Given how frequently the word uncertainty comes up in discussions of all things financial these days, it is surprising that a panel of market experts would find consensus of any kind, and even more unexpected that they would coalesce around an essentially buoyant outlook. Yet confidence is the most common attitude struck in the following interviews.
Auction specialists and private dealers see room for virtually limitless sales records, as long as top-notch material remains at hand. Gallerists believe that passion is still the animating force, the bedrock for dealers and their best customers alike. For others, new opportunities abound in emerging territories, from the Middle East and Southeast Asia to the digital realm and the nascent art-fund industry. To paraphrase one veteran, maybe most of us who got involved with the art business are just optimists by nature.
Of course, notes of caution sound in the following excerpts as well. Southern European governments risk stifling the art trade — or driving it underground — with onerous luxury taxes. China is at a crossroads, and its players will need to commit to higher standards of professionalism if its markets are to continue to grow. And more than one expert here believes there are too many fairs.
Taken together, these sketches from varied corners of the art world depict two coexisting planes. In the foreground, garnering the headlines, is the arena where those who buy for love and investors who buy for security converge in pursuit of the best. In the background is a larger field of players endeavoring to expand the art world outward rather than upward, by reaching new audiences in new ways. Both groups seem pretty happy about where they are right now.

━━━━

- [Actions to take]
**A)** Repeat the art market passage word for word, starting with "Of course, notes" and going on through "too many fairs.".
**B)** According to the art market passage, what do gallerists believe is still the animating force for dealers and their best customers?
Work from the art market passage alone.

- [Extracted data entries]
━━━━

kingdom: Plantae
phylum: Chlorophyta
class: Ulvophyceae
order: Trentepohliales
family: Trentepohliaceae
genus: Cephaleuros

━━━━

- [Results in order]
**A)**
Of course, notes of caution sound in the following excerpts as well. Southern European governments risk stifling the art trade — or driving it underground — with onerous luxury taxes. China is at a crossroads, and its players will need to commit to higher standards of professionalism if its markets are to continue to grow. And more than one expert here believes there are too many fairs.

**B)** Passion.